::: EXCERPT
There were also some white cows on the beach who followed the fruit vendors and ate the leftovers. In general, in India, cows, goats and dogs eat the leftovers. In the cities, the leftover leaves and hulls in the market are put in piles or in low dumpsters and the cows and goats come to pick over them. Only the coconut shells are sometimes kept separately and put in piles to dry and be pounded into fiber.

    Getting Back From Baga Beach
     
Since we had taken one way transportation, we had to go looking for a cab to take us back. When we finally did get one, the driver said he wasn't allowed to go past a certain point, and that point was not where we needed to go. He suggested taking us to where there was a ferry, and we could take the ferry and wind up close to home. It seemed like a good idea. He took us there (in another Mahruti van) and dropped us off. After we got out, we found out that the ferry wasn't running that day.
    Tender Coconut
     
They were selling tender coconut there, so we had some. If you have even a little bit of money, it is hard to go very far on populated main roads in India without finding an opportunity to buy some food. Tender coconut (which I first had in Mexico) is a green coconut and you don't have to go far to find it either. The vendor lops the top off with a machete by holding the coconut in his left hand, in mid air and swinging the blade down with his is fingers which are wrapped around the coconut. Its impressive. Once the top is lopped off, he plunks in a straw and hands its to you to drink the juice. Indian straws, by the way, are thin and made of the thinnest plastic possible. Drinking through them takes skill, because if you suck too hard the straw collapses instantly. Anyway, once the juice is gone, you give it back and he risks his fingers again to chop the coconut in half. You use the lopped off top to scoop the unripe coconut meat out and eat it. The juice is "interesting." It tastes exactly like you imagine unripe coconut juice should, a little green and a little sour. I don't like unripe coconut-it has a gelatinous texture and a watery taste.
    Riding the Bus
     
Since the ferry wasn't running, our only alternative was to take the bus to Panjim and take another bus to Caranzalem. So I had my first ride on one of those cheap local buses. It was an enormous step up to the bus itself, and there was a sense of hurry, like the bus driver was getting out of there as soon as the last person had one foot on the platform. I stood for awhile, then got a seat. Either the windows are all open or there aren't any, I don't remember. There is a horizontal post down the middle of the ceiling of the bus for holding on. The seats are covered in some sort of vinyl and are hard, slippery and lumpy. There is nothing about the way they are configured that in any way facilitates staying seated on them. Otherwise, the ride was fine and was the ride on the next bus. I expected people to stare at me, the only non-Indian around, but they didn't. On the second bus I remember that there was a sort of conductor who collected the tickets and kept track of where people wanted to get off, although again, you had to be quick.
::::::
::: ENTRIES SHOWN
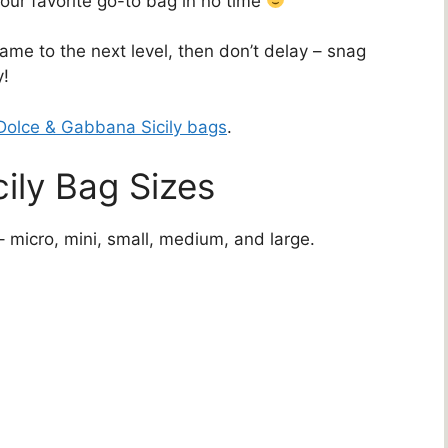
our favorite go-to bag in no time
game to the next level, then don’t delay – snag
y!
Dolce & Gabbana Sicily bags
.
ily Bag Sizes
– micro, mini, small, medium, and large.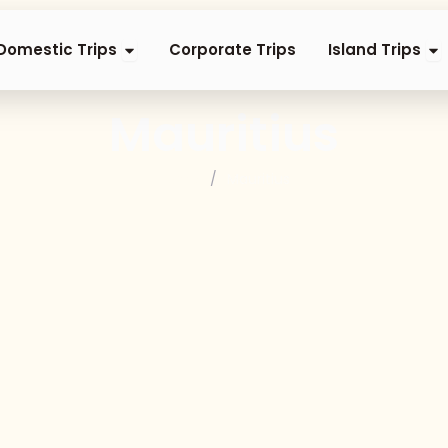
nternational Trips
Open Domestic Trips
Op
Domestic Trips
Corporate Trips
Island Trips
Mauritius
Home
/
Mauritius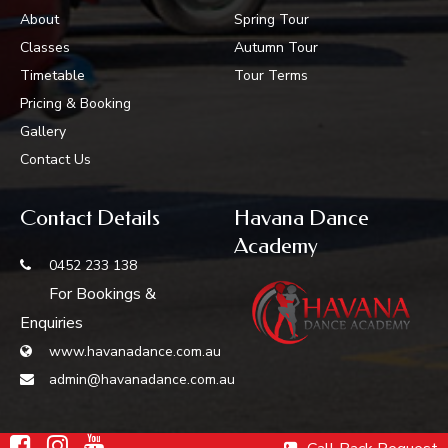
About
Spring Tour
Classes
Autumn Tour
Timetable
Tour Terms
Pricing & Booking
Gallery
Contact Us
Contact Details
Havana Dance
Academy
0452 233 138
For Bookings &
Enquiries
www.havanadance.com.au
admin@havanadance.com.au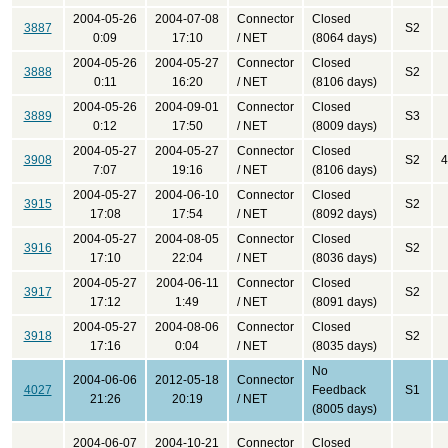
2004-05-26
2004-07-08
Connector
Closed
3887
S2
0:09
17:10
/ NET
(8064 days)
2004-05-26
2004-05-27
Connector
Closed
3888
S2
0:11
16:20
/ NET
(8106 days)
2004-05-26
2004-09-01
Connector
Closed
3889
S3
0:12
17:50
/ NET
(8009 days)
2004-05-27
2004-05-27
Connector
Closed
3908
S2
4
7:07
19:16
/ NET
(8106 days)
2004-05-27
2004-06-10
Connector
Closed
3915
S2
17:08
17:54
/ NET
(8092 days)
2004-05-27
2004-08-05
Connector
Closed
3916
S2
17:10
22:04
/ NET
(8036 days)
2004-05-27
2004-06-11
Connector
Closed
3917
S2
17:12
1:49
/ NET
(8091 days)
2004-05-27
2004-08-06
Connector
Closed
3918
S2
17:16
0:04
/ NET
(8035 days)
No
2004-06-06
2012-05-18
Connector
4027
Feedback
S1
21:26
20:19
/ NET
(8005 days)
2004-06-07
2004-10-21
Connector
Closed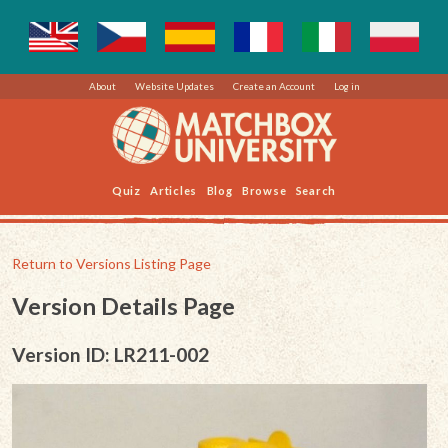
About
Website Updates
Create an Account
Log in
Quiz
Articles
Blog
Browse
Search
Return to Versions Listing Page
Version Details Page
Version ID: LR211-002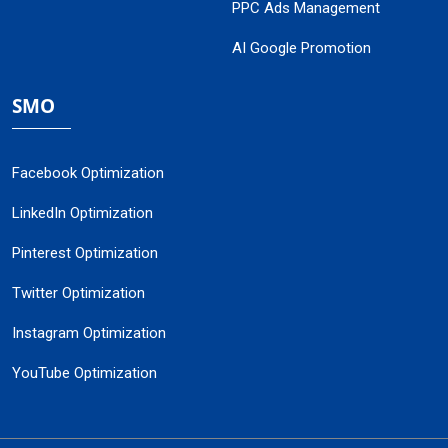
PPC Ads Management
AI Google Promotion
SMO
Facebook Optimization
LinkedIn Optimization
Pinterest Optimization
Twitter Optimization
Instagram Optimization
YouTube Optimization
::::::
::: ENTRIES SHOWN
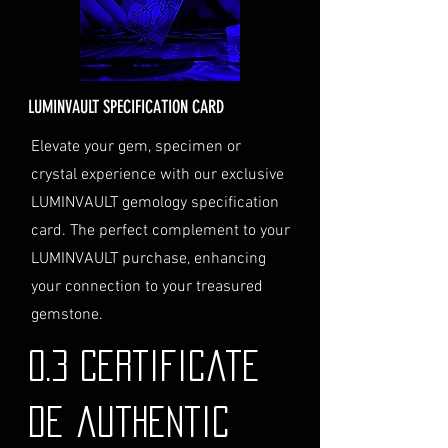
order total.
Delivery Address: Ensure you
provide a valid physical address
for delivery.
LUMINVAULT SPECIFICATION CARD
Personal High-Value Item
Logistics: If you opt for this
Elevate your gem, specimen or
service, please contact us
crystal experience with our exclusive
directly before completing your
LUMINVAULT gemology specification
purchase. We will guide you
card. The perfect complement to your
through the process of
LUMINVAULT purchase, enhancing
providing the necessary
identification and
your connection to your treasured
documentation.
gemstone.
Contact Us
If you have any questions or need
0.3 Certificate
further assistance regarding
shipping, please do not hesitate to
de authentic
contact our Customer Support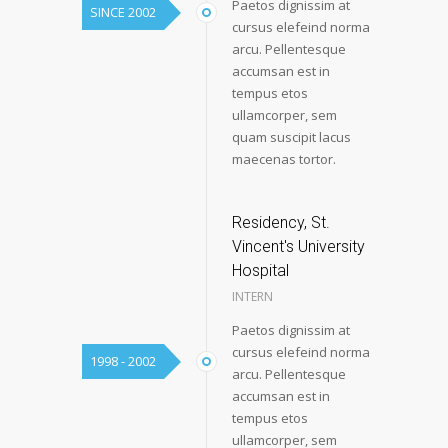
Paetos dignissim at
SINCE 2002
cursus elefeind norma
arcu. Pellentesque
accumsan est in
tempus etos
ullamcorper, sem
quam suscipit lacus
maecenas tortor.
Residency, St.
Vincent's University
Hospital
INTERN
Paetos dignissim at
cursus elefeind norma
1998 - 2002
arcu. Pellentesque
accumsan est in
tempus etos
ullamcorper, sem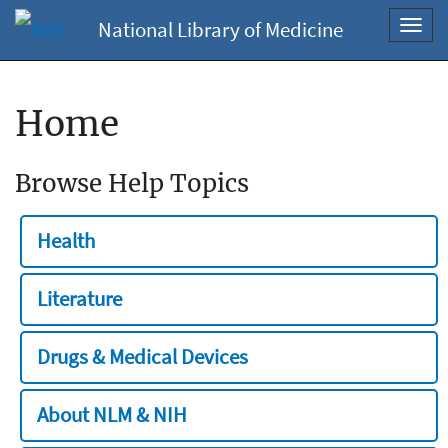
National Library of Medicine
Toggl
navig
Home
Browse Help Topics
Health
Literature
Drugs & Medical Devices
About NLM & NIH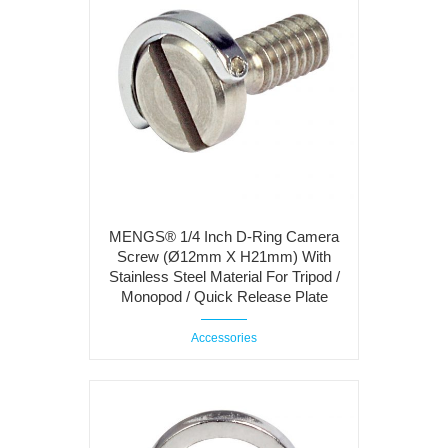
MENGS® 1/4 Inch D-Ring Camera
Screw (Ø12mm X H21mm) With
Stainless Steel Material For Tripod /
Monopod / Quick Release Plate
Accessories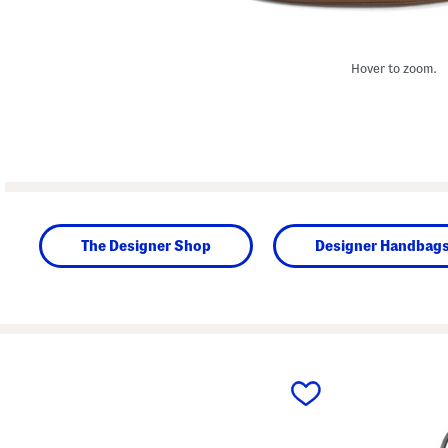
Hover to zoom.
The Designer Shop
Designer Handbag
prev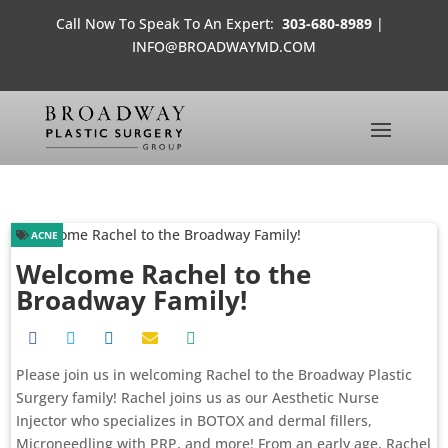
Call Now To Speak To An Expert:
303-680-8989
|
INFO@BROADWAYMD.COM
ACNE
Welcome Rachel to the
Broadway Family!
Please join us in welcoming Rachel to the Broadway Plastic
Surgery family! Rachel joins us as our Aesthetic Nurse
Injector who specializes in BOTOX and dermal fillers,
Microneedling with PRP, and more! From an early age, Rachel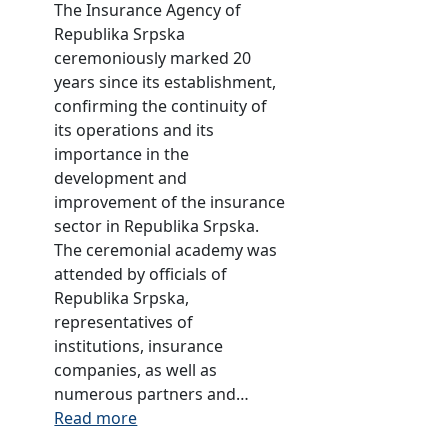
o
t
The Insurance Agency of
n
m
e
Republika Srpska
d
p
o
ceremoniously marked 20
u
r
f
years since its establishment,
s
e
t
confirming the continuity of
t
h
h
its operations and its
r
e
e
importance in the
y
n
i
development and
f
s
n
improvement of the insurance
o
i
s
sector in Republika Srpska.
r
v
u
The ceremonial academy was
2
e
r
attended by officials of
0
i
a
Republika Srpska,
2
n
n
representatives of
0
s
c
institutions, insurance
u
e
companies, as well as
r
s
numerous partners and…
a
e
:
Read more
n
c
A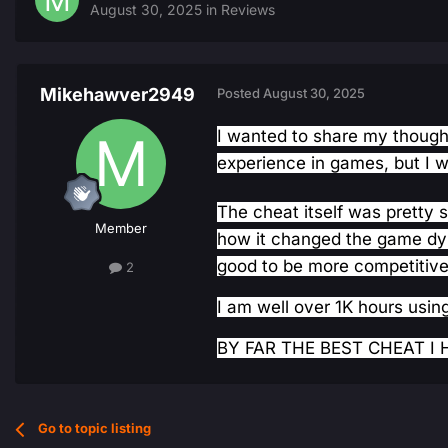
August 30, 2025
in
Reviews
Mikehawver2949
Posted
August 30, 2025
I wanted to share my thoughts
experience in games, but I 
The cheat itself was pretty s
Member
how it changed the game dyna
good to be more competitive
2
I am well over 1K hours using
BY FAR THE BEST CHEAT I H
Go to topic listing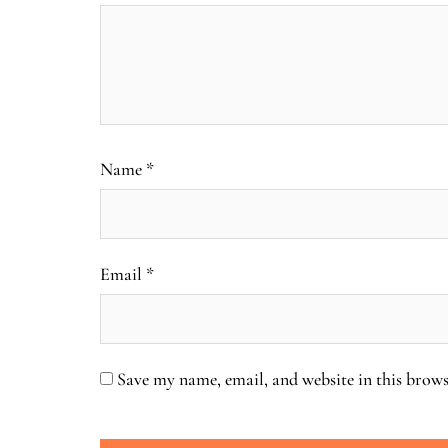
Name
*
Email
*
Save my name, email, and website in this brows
::::::
● JOB ITEM: Reproduce word for word everything in the Baga Beach excerpt from "Getting Back From" down to "running that day.".

● FINISHED EXERCISE:
Getting Back From Baga Beach
     
Since we had taken one way transportation, we had to go looking for a cab to take us back. When we finally did get one, the driver said he wasn't allowed to go past a certain point, and that point was not where we needed to go. He suggested taking us to where there was a ferry, and we could take the ferry and wind up close to home. It seemed like a good idea. He took us there (in another Mahruti van) and dropped us off. After we got out, we found out that the ferry wasn't running that day.